_Data records_.

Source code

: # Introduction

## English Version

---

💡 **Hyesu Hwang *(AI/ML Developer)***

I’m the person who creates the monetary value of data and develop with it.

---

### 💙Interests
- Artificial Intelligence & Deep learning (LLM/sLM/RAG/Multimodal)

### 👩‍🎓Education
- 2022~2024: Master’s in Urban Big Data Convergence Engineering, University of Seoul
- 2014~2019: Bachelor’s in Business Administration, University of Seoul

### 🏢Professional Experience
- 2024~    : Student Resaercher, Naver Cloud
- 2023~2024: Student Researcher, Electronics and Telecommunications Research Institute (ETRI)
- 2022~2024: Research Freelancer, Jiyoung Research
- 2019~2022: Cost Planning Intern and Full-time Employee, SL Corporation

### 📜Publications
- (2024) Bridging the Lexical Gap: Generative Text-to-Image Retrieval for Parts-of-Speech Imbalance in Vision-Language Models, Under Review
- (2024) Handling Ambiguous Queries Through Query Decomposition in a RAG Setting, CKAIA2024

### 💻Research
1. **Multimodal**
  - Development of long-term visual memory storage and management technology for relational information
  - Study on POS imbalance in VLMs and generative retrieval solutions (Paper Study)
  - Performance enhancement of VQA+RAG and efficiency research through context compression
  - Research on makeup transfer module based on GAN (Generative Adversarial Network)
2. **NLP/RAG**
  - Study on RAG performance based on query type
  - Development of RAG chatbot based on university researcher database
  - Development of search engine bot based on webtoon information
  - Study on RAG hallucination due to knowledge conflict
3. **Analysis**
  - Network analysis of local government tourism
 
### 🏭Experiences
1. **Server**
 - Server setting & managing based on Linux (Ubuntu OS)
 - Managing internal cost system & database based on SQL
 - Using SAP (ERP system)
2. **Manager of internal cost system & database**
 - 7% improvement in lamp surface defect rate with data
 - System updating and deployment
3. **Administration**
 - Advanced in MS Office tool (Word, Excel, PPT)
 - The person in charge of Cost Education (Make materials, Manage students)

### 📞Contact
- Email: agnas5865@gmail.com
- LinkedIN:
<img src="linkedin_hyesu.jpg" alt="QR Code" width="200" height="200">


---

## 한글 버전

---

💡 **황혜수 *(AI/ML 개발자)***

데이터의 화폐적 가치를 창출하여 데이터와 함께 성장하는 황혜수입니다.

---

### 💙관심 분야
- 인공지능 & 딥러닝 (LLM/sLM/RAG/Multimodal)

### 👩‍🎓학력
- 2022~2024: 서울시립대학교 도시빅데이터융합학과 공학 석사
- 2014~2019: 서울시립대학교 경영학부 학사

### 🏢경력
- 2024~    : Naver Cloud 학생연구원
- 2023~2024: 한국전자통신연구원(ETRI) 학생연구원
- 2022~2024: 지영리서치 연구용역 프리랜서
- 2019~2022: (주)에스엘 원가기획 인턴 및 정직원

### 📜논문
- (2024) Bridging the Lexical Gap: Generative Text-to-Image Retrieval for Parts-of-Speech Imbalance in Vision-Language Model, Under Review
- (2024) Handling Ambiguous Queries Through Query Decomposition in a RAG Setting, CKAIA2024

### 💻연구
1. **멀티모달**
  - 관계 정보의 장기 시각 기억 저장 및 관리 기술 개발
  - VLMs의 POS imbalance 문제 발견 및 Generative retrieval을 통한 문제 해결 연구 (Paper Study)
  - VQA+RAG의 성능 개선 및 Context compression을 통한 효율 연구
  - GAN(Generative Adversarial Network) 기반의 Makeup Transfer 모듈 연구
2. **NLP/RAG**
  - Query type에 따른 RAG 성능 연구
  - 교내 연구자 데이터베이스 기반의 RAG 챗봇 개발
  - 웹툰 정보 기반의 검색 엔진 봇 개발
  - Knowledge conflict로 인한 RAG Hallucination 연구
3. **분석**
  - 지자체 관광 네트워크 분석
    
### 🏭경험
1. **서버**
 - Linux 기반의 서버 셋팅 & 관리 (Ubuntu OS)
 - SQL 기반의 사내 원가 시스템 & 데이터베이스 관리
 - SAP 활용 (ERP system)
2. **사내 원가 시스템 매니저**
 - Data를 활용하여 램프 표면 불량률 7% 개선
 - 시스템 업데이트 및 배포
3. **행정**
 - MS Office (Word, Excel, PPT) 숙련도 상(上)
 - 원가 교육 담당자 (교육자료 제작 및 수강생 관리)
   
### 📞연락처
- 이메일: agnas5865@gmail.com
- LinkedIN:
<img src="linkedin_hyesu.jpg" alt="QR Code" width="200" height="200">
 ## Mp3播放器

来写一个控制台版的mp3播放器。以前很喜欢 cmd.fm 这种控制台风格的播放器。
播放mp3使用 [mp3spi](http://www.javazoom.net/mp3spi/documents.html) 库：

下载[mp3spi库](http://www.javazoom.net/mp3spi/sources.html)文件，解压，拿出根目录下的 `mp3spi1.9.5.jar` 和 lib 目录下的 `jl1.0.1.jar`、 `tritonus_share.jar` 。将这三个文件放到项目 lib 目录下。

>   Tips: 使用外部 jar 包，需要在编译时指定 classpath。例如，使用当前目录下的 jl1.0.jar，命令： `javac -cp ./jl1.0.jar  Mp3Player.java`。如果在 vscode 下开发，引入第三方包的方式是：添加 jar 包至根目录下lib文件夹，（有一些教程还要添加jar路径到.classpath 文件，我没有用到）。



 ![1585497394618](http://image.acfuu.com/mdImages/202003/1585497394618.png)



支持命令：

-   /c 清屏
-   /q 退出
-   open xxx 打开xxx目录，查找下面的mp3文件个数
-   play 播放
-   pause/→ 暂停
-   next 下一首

_Work order_. Keeping every word as it is, repeat all of the records.

_Written solution_.
Source code

: # Introduction

## English Version

---

💡 **Hyesu Hwang *(AI/ML Developer)***

I’m the person who creates the monetary value of data and develop with it.

---

### 💙Interests
- Artificial Intelligence & Deep learning (LLM/sLM/RAG/Multimodal)

### 👩‍🎓Education
- 2022~2024: Master’s in Urban Big Data Convergence Engineering, University of Seoul
- 2014~2019: Bachelor’s in Business Administration, University of Seoul

### 🏢Professional Experience
- 2024~    : Student Resaercher, Naver Cloud
- 2023~2024: Student Researcher, Electronics and Telecommunications Research Institute (ETRI)
- 2022~2024: Research Freelancer, Jiyoung Research
- 2019~2022: Cost Planning Intern and Full-time Employee, SL Corporation

### 📜Publications
- (2024) Bridging the Lexical Gap: Generative Text-to-Image Retrieval for Parts-of-Speech Imbalance in Vision-Language Models, Under Review
- (2024) Handling Ambiguous Queries Through Query Decomposition in a RAG Setting, CKAIA2024

### 💻Research
1. **Multimodal**
  - Development of long-term visual memory storage and management technology for relational information
  - Study on POS imbalance in VLMs and generative retrieval solutions (Paper Study)
  - Performance enhancement of VQA+RAG and efficiency research through context compression
  - Research on makeup transfer module based on GAN (Generative Adversarial Network)
2. **NLP/RAG**
  - Study on RAG performance based on query type
  - Development of RAG chatbot based on university researcher database
  - Development of search engine bot based on webtoon information
  - Study on RAG hallucination due to knowledge conflict
3. **Analysis**
  - Network analysis of local government tourism
 
### 🏭Experiences
1. **Server**
 - Server setting & managing based on Linux (Ubuntu OS)
 - Managing internal cost system & database based on SQL
 - Using SAP (ERP system)
2. **Manager of internal cost system & database**
 - 7% improvement in lamp surface defect rate with data
 - System updating and deployment
3. **Administration**
 - Advanced in MS Office tool (Word, Excel, PPT)
 - The person in charge of Cost Education (Make materials, Manage students)

### 📞Contact
- Email: agnas5865@gmail.com
- LinkedIN:
<img src="linkedin_hyesu.jpg" alt="QR Code" width="200" height="200">


---

## 한글 버전

---

💡 **황혜수 *(AI/ML 개발자)***

데이터의 화폐적 가치를 창출하여 데이터와 함께 성장하는 황혜수입니다.

---

### 💙관심 분야
- 인공지능 & 딥러닝 (LLM/sLM/RAG/Multimodal)

### 👩‍🎓학력
- 2022~2024: 서울시립대학교 도시빅데이터융합학과 공학 석사
- 2014~2019: 서울시립대학교 경영학부 학사

### 🏢경력
- 2024~    : Naver Cloud 학생연구원
- 2023~2024: 한국전자통신연구원(ETRI) 학생연구원
- 2022~2024: 지영리서치 연구용역 프리랜서
- 2019~2022: (주)에스엘 원가기획 인턴 및 정직원

### 📜논문
- (2024) Bridging the Lexical Gap: Generative Text-to-Image Retrieval for Parts-of-Speech Imbalance in Vision-Language Model, Under Review
- (2024) Handling Ambiguous Queries Through Query Decomposition in a RAG Setting, CKAIA2024

### 💻연구
1. **멀티모달**
  - 관계 정보의 장기 시각 기억 저장 및 관리 기술 개발
  - VLMs의 POS imbalance 문제 발견 및 Generative retrieval을 통한 문제 해결 연구 (Paper Study)
  - VQA+RAG의 성능 개선 및 Context compression을 통한 효율 연구
  - GAN(Generative Adversarial Network) 기반의 Makeup Transfer 모듈 연구
2. **NLP/RAG**
  - Query type에 따른 RAG 성능 연구
  - 교내 연구자 데이터베이스 기반의 RAG 챗봇 개발
  - 웹툰 정보 기반의 검색 엔진 봇 개발
  - Knowledge conflict로 인한 RAG Hallucination 연구
3. **분석**
  - 지자체 관광 네트워크 분석
    
### 🏭경험
1. **서버**
 - Linux 기반의 서버 셋팅 & 관리 (Ubuntu OS)
 - SQL 기반의 사내 원가 시스템 & 데이터베이스 관리
 - SAP 활용 (ERP system)
2. **사내 원가 시스템 매니저**
 - Data를 활용하여 램프 표면 불량률 7% 개선
 - 시스템 업데이트 및 배포
3. **행정**
 - MS Office (Word, Excel, PPT) 숙련도 상(上)
 - 원가 교육 담당자 (교육자료 제작 및 수강생 관리)
   
### 📞연락처
- 이메일: agnas5865@gmail.com
- LinkedIN:
<img src="linkedin_hyesu.jpg" alt="QR Code" width="200" height="200">
 ## Mp3播放器

来写一个控制台版的mp3播放器。以前很喜欢 cmd.fm 这种控制台风格的播放器。
播放mp3使用 [mp3spi](http://www.javazoom.net/mp3spi/documents.html) 库：

下载[mp3spi库](http://www.javazoom.net/mp3spi/sources.html)文件，解压，拿出根目录下的 `mp3spi1.9.5.jar` 和 lib 目录下的 `jl1.0.1.jar`、 `tritonus_share.jar` 。将这三个文件放到项目 lib 目录下。

>   Tips: 使用外部 jar 包，需要在编译时指定 classpath。例如，使用当前目录下的 jl1.0.jar，命令： `javac -cp ./jl1.0.jar  Mp3Player.java`。如果在 vscode 下开发，引入第三方包的方式是：添加 jar 包至根目录下lib文件夹，（有一些教程还要添加jar路径到.classpath 文件，我没有用到）。



 ![1585497394618](http://image.acfuu.com/mdImages/202003/1585497394618.png)



支持命令：

-   /c 清屏
-   /q 退出
-   open xxx 打开xxx目录，查找下面的mp3文件个数
-   play 播放
-   pause/→ 暂停
-   next 下一首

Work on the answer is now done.